** Exercise objective **
Copy out each of the following lines word for word, leaving out the pictures.

** Information given **
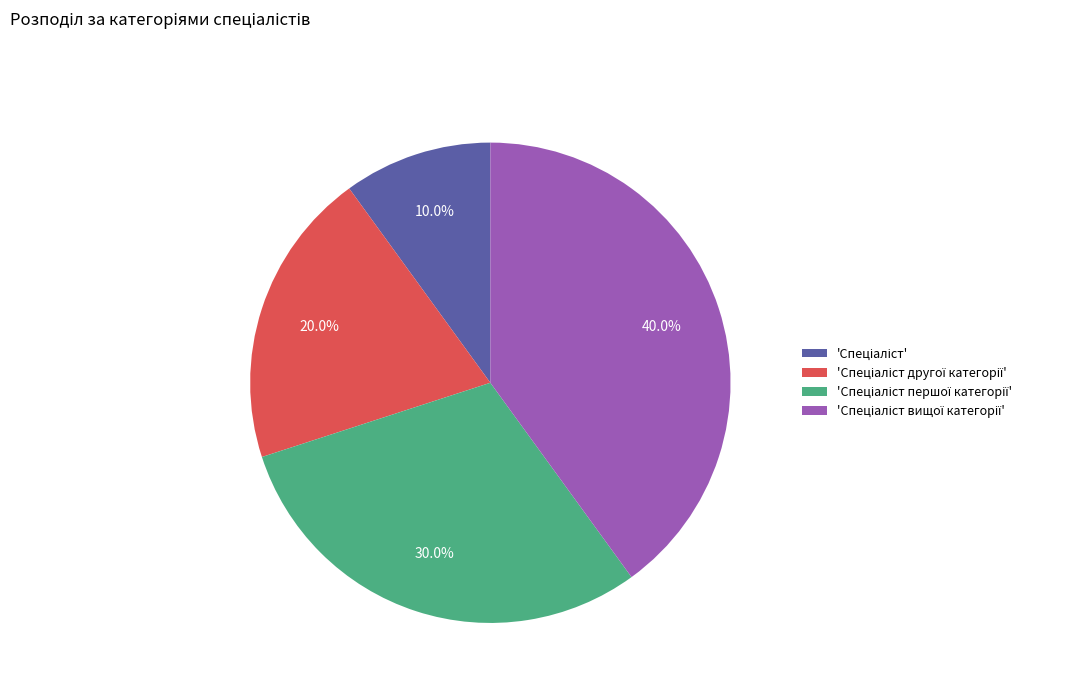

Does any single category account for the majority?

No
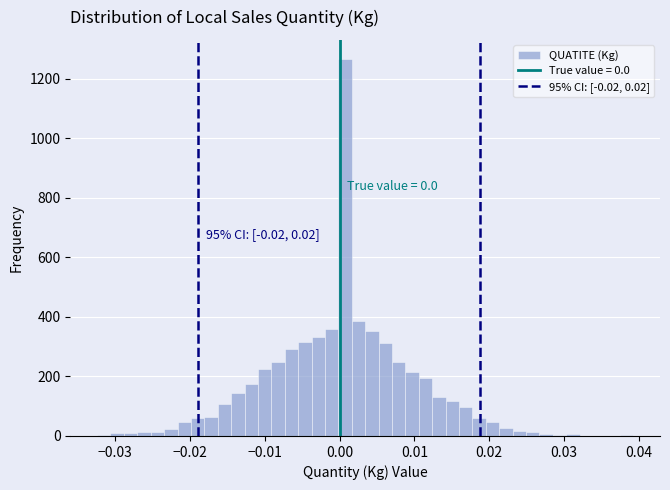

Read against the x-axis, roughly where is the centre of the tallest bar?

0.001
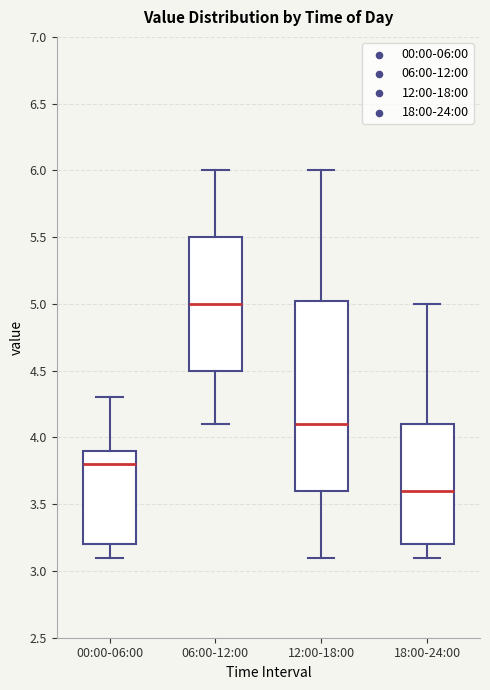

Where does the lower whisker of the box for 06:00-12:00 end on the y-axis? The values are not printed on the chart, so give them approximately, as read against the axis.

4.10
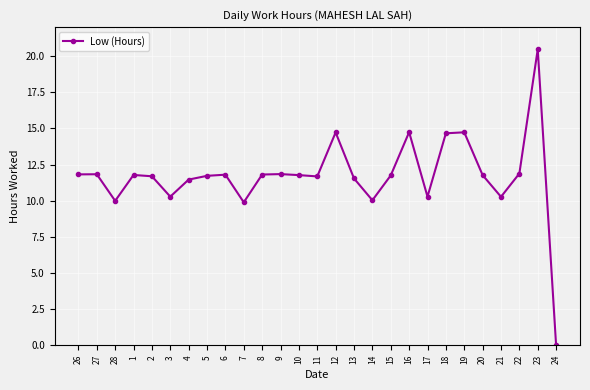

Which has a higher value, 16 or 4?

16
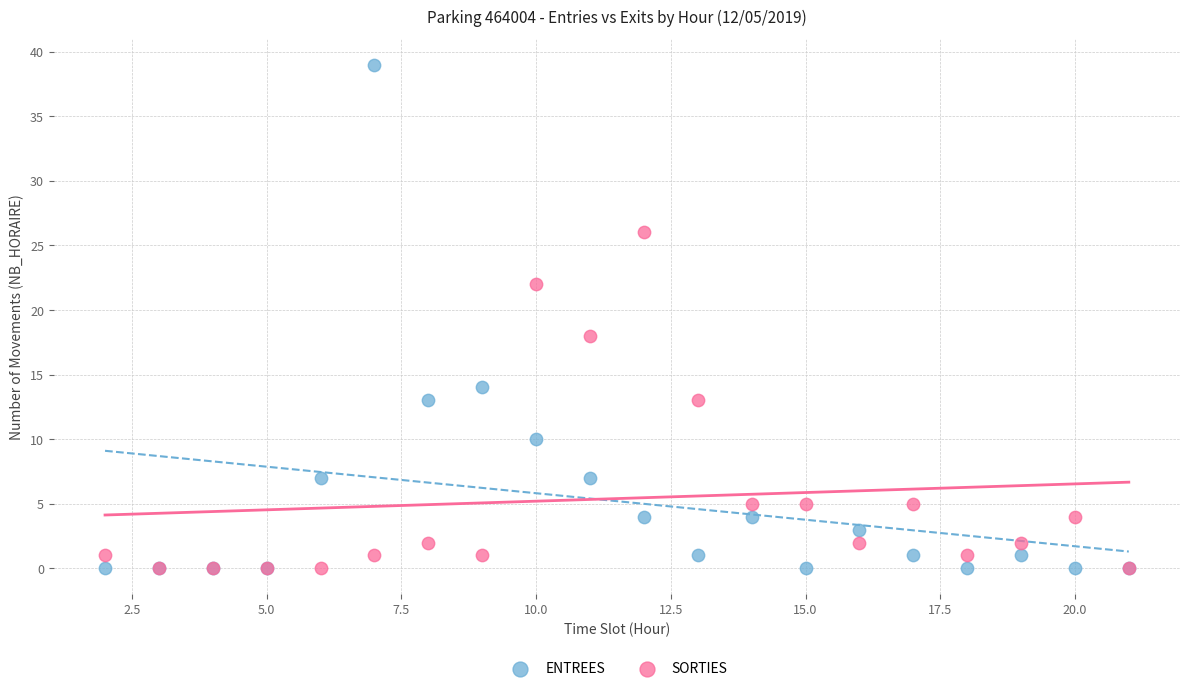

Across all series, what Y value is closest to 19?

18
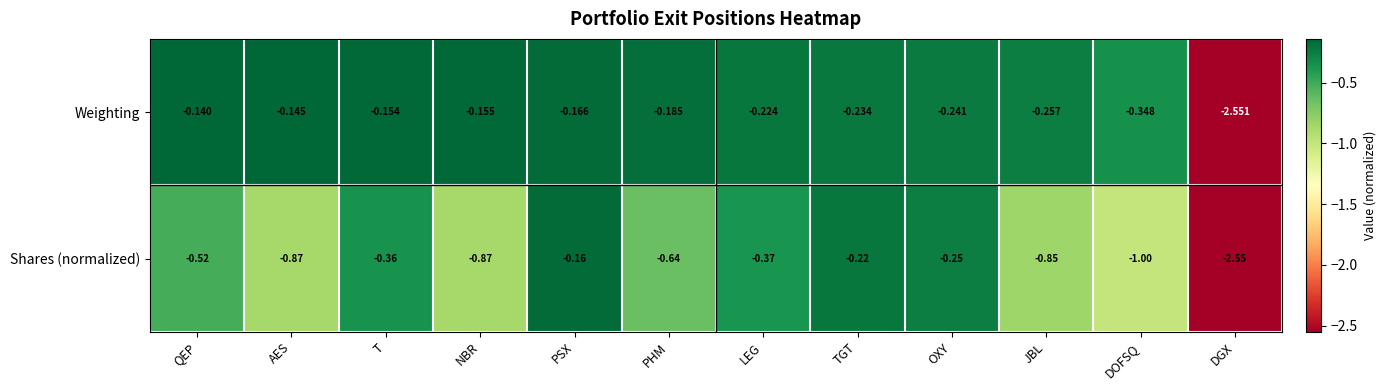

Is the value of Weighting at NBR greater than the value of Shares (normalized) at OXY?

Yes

** Written answer **
Does any single category account for the majority?

No

Read against the x-axis, roughly where is the centre of the tallest bar?

0.001

Where does the lower whisker of the box for 06:00-12:00 end on the y-axis? The values are not printed on the chart, so give them approximately, as read against the axis.

4.10

Which has a higher value, 16 or 4?

16

Across all series, what Y value is closest to 19?

18

Is the value of Weighting at NBR greater than the value of Shares (normalized) at OXY?

Yes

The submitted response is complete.